▶ [Activity A]: In the latent space notes, what do the colors in the scatter plot represent?
▶ [Activity B]: Rewrite the paragraph of the latent space notes that begins "We can now look at the trained samples" as a short bulleted list that keeps its main facts.
▶ [Activity C]: Duplicate the part of the latent space notes between "x_train, y_train, y_train_alt" and "and so on).", inclusive.

▶ [Text excerpt]:

━━━━━━━━━━━━━━━━━━━━━━━━━━━━━━

## Latent Space and Song Orders
We can now look at the trained samples in latent space. The latent space is a 2 dimensional representation of the wavesets ordered by similiarity. Each waveset is a point in the 2D space. We can think of a song as a series of jumps from waveset to waveset, i.e. a series of 2D coordinates. We want to save these series and train another network to create a new series.

In [1]:
from Variational_Autoencoder_alla_Valerio import VAE as Autoencoder
from Snippets import Snippets
import numpy as np
import matplotlib.pyplot as plt
import librosa.display
import librosa.feature.inverse
from IPython.display import display, Audio

First we load the trained autoencoder and the training data from our disk:

In [2]:
subfolder = "0.25_16"
model_name = "Valerio_128D_300samples_20Epochs"
autoencoder = Autoencoder.load("data_and_models\\" + subfolder +"\\" + model_name)
autoencoder.summary()

Instructions for updating:
Colocations handled automatically by placer.
Model: "Valerio"
_________________________________________________________________
Layer (type)                 Output Shape              Param #   
encoder_input (InputLayer)   [(None, 128, 16, 1)]      0         
_________________________________________________________________
encoder (Functional)         (None, 128)               1609312   
_________________________________________________________________
decoder (Functional)         (None, 128, 16, 1)        417505    
Total params: 2,026,817
Trainable params: 2,023,873
Non-trainable params: 2,944
_________________________________________________________________
Model: "encoder"
__________________________________________________________________________________________________
Layer (type)                    Output Shape         Param #     Connected to                     
encoder_input (InputLayer)      [(None, 128, 16, 1)] 0                                  

In [None]:
def load_data(subfolder):
    spectogram_data = np.load("data_and_models\\" + subfolder + "\\spectos500.npy")
    song_labels = np.load("data_and_models\\" + subfolder + "\\song_labels500.npy")
    position_labels = np.load("data_and_models\\" + subfolder + "\\position_labels500.npy")
    print(spectogram_data.shape)
    
    return spectogram_data, position_labels, song_labels

x_train, y_train, y_train_alt = load_data(subfolder)

x_train = x_train[0:500]
y_train = y_train[0:500]
y_train_alt = y_train_alt[0:500]

## Data in latent space
We can now plot our wavesets in the latent space. Each waveset is reduced to a point in the 2 dimensional space. The distance between the points of two wavesets corresponds to their similarity. The colors represent at which position in a song the waveset occured (first 10% of the song, second 10% of the song and so on).

In [None]:
latent_representation = autoencoder.encoder.predict(x_train)

In [None]:
plt.figure(figsize=(15, 15))
plt.scatter(latent_representation[:, 0], latent_representation[:, 1], c=y_train)
plt.show()

━━━━━━━━━━━━━━━━━━━━━━━━━━━━━━

▶ [Provided records]:
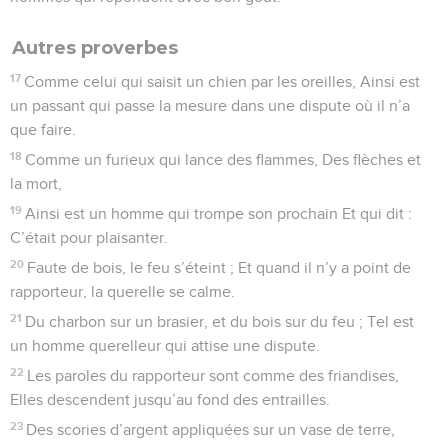
Autres proverbes
17
Comme celui qui saisit un chien par les oreilles, Ainsi est
un passant qui passe la mesure dans une dispute où il n’a
que faire.
18
Comme un furieux qui lance des flammes, Des flèches et
la mort,
19
Ainsi est un homme qui trompe son prochain Et qui dit :
C’était pour plaisanter.
20
Faute de bois, le feu s’éteint ; Et quand il n’y a point de
rapporteur, la querelle se calme.
21
Du charbon sur un brasier, et du bois sur du feu ; Tel est
un homme querelleur qui attise une dispute.
22
Les paroles du rapporteur sont comme des friandises,
Elles descendent jusqu’au fond des entrailles.
23
Des scories d’argent appliquées sur un vase de terre,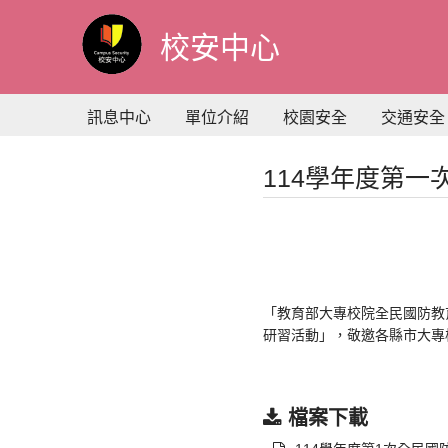
到
主
校安中心
要
內
容
訊息中心
單位介紹
校園安全
交通安全
114學年度第
「教育部大專校院全民國防教育
研習活動」，敬邀各縣市大專
檔案下載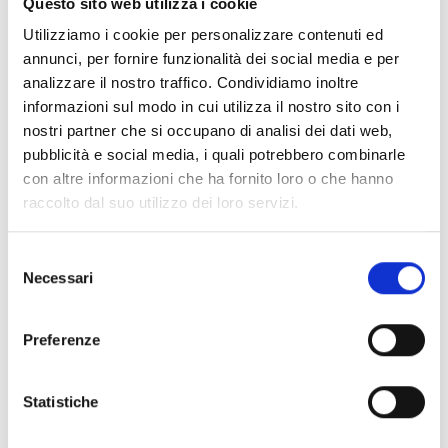
Questo sito web utilizza i cookie
immediati e avremo acquisito informazioni che
Utilizziamo i cookie per personalizzare contenuti ed
torneranno utili anche per le prossime
annunci, per fornire funzionalità dei social media e per
progettazioni. Se ci resta un po' di tempo diamo
analizzare il nostro traffico. Condividiamo inoltre
un'occhiata anche a
EUR-Lex
e a
Eurostat
. Il
informazioni sul modo in cui utilizza il nostro sito con i
primo è il portale sul diritto dell’Unione Europea
nostri partner che si occupano di analisi dei dati web,
pubblicità e social media, i quali potrebbero combinarle
dove troveremo trattati, direttive e regolamenti
con altre informazioni che ha fornito loro o che hanno
della Commissione per approfondire la nostra
raccolto dal suo utilizzo dei loro servizi.
tematica progettuale. Il secondo è l'equivalente
europeo dell'Istat ed è utilissimo se cerchiamo
Selezione
dati statistici per dare spessore e credibilità alla
Necessari
del
nostra proposta.
consenso
Questo studio ci servirà per almeno 3 motivi
Preferenze
Capire cosa vuole la Commissione e ideare
quindi un progetto coerente con il bando
Statistiche
Erasmus e gli obiettivi UE.
Acquisire il “progettese”, ovvero il linguaggio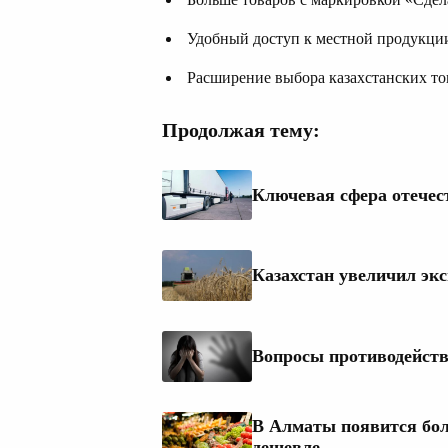
Удобный доступ к местной продукци
Расширение выбора казахстанских то
Продолжая тему:
Ключевая сфера отечес
Казахстан увеличил экс
Вопросы противодейств
В Алматы появится бол
дешевле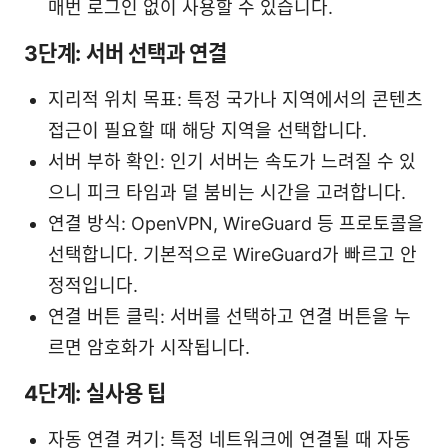
매번 로그인 없이 사용할 수 있습니다.
3단계: 서버 선택과 연결
지리적 위치 목표: 특정 국가나 지역에서의 콘텐츠
접근이 필요할 때 해당 지역을 선택합니다.
서버 부하 확인: 인기 서버는 속도가 느려질 수 있
으니 피크 타임과 덜 붐비는 시간을 고려합니다.
연결 방식: OpenVPN, WireGuard 등 프로토콜을
선택합니다. 기본적으로 WireGuard가 빠르고 안
정적입니다.
연결 버튼 클릭: 서버를 선택하고 연결 버튼을 누
르면 암호화가 시작됩니다.
4단계: 실사용 팁
자동 연결 켜기: 특정 네트워크에 연결될 때 자동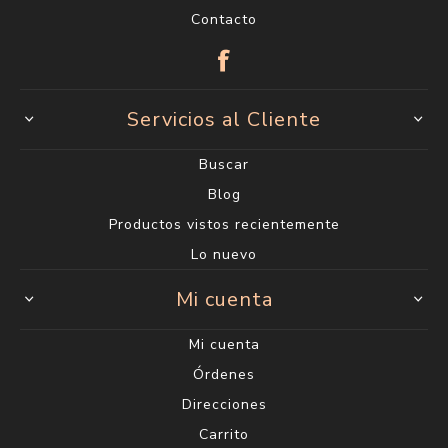
Contacto
Servicios al Cliente
Buscar
Blog
Productos vistos recientemente
Lo nuevo
Mi cuenta
Mi cuenta
Órdenes
Direcciones
Carrito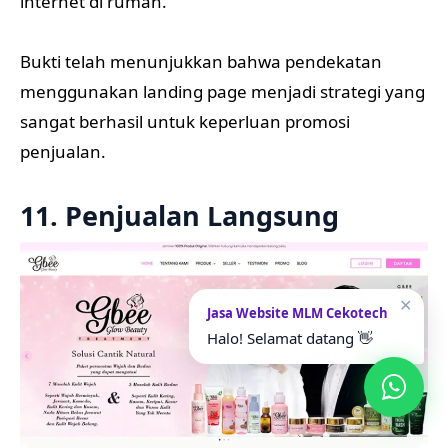
internet di rumah.
Bukti telah menunjukkan bahwa pendekatan
menggunakan landing page menjadi strategi yang
sangat berhasil untuk keperluan promosi
penjualan.
11. Penjualan Langsung
✕
Jasa Website MLM Cekotech
Halo! Selamat datang 👋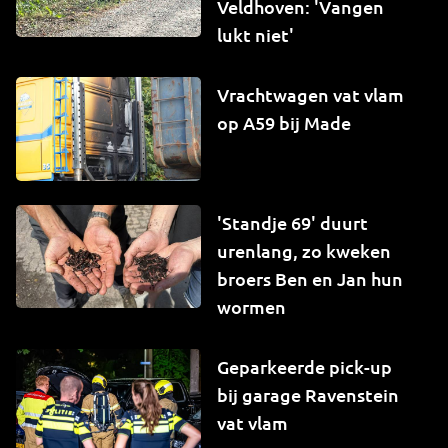
Veldhoven: 'Vangen
lukt niet'
Vrachtwagen vat vlam
op A59 bij Made
'Standje 69' duurt
urenlang, zo kweken
broers Ben en Jan hun
wormen
Geparkeerde pick-up
bij garage Ravenstein
vat vlam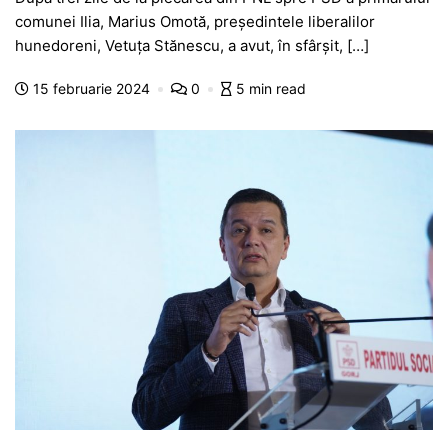
c
at
s
itt
e
s
ta
comunei Ilia, Marius Omotă, președintele liberalilor
e
s
s
er
gr
s
je
hunedoreni, Vetuța Stănescu, a avut, în sfârșit, […]
b
A
e
a
a
a
15 februarie 2024
0
5 min read
o
p
n
m
g
z
o
p
g
e
ă
k
er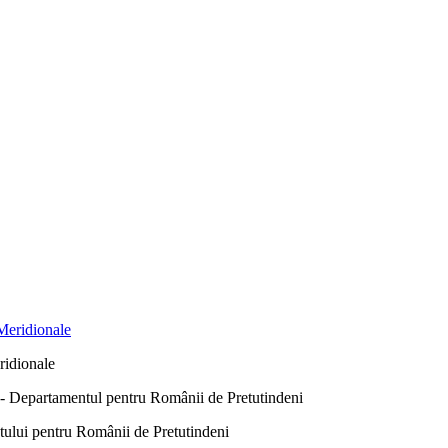
ridionale
Departamentul pentru Românii de Pretutindeni
ntului pentru Românii de Pretutindeni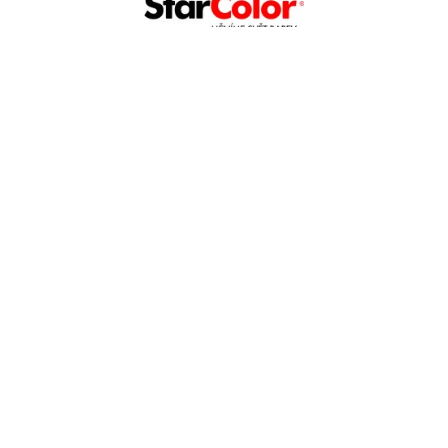
Reference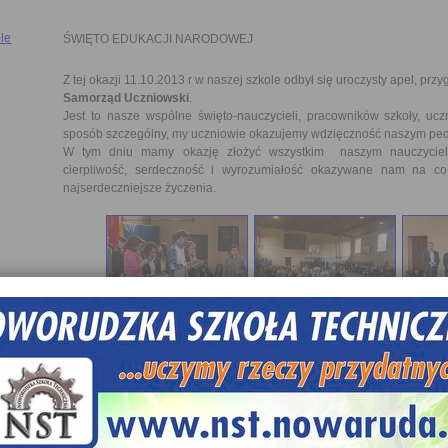
le
ŚWIĘTO EDUKACJI NARODOWEJ
Z tej okazji 11.10.2013 r w naszej szkole odbył się uroczysty apel, prz
Samorząd Uczniowski
.
Jest to nasze wspólne święto-nauczycieli, pracowników szkoły, uc
sposób szczególny, my uczniowie okazujemy wdzięczność naszym p
W tym dniu mamy okazję złożyć wszystkim naszym nauczyci
cierpliwość, serdeczność i wyrozumiałość okazywane nam na co 
najserdeczniejsze życzenia.
Swoją wdzięczność wyraziliśmy poprzez program artystyczny pr
pierwsze i bukiet kwiatów złożony na ręce Dyrekcji naszej szkoły ora
,,wyjątkowym nauczycielom”.
ŚLUBOWANIE KLAS PIERWSZYCH
W drugiej części apelu odbyło się uroczyste ślubowanie klas pierw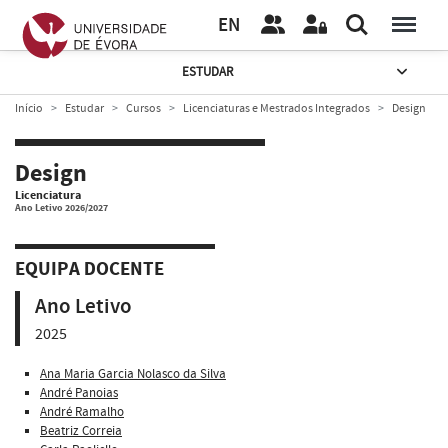
EN
ESTUDAR
Início
Estudar
Cursos
Licenciaturas e Mestrados Integrados
Design
Design
Licenciatura
Ano Letivo 2026/2027
EQUIPA DOCENTE
Ano Letivo
2025
Ana Maria Garcia Nolasco da Silva
André Panoias
André Ramalho
Beatriz Correia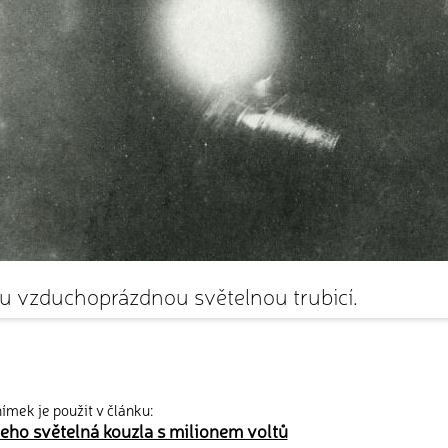
ou vzduchoprázdnou světelnou trubicí.
ímek je použit v článku:
jeho světelná kouzla s milionem voltů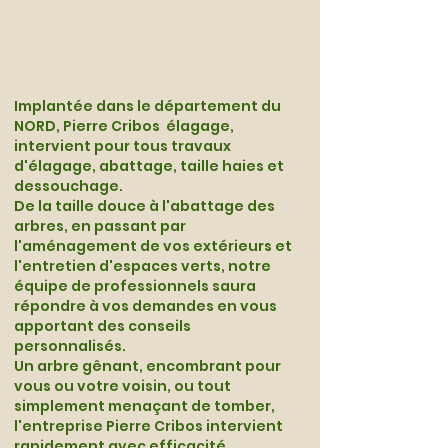
Implantée dans le département du
NORD, Pierre Cribos élagage,
intervient pour tous travaux
d'élagage, abattage, taille haies et
dessouchage.
De la taille douce à l'abattage des
arbres, en passant par
l'aménagement de vos extérieurs et
l'entretien d'espaces verts, notre
équipe de professionnels saura
répondre à vos demandes en vous
apportant des conseils
personnalisés.
Un arbre gênant, encombrant pour
vous ou votre voisin, ou tout
simplement menaçant de tomber,
l'entreprise Pierre Cribos intervient
rapidement avec efficacité.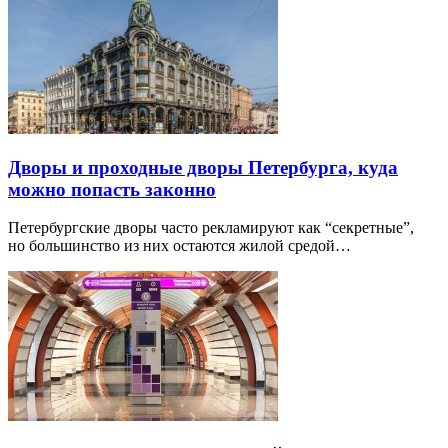
Дворы и проходные дворы Петербурга, куда
можно попасть законно
Петербургские дворы часто рекламируют как “секретные”,
но большинство из них остаются жилой средой…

━━━━━━━━━━━━━━━━━━━━━━━━━━━━━━

▶ [Task response A]: They represent the position in a song where the waveset occurred: the first 10% of the song, the second 10%, and so on.

▶ [Task response B]:
- The trained samples can now be examined in latent space.
- The latent space is a 2-dimensional representation of the wavesets, ordered by similarity.
- Each waveset is a point in this 2D space.
- A song can be seen as a series of jumps from waveset to waveset, that is, a series of 2D coordinates.
- These series are to be saved and used to train another network that creates a new series.

▶ [Task response C]:
x_train, y_train, y_train_alt = load_data(subfolder)

x_train = x_train[0:500]
y_train = y_train[0:500]
y_train_alt = y_train_alt[0:500]

## Data in latent space
We can now plot our wavesets in the latent space. Each waveset is reduced to a point in the 2 dimensional space. The distance between the points of two wavesets corresponds to their similarity. The colors represent at which position in a song the waveset occured (first 10% of the song, second 10% of the song and so on).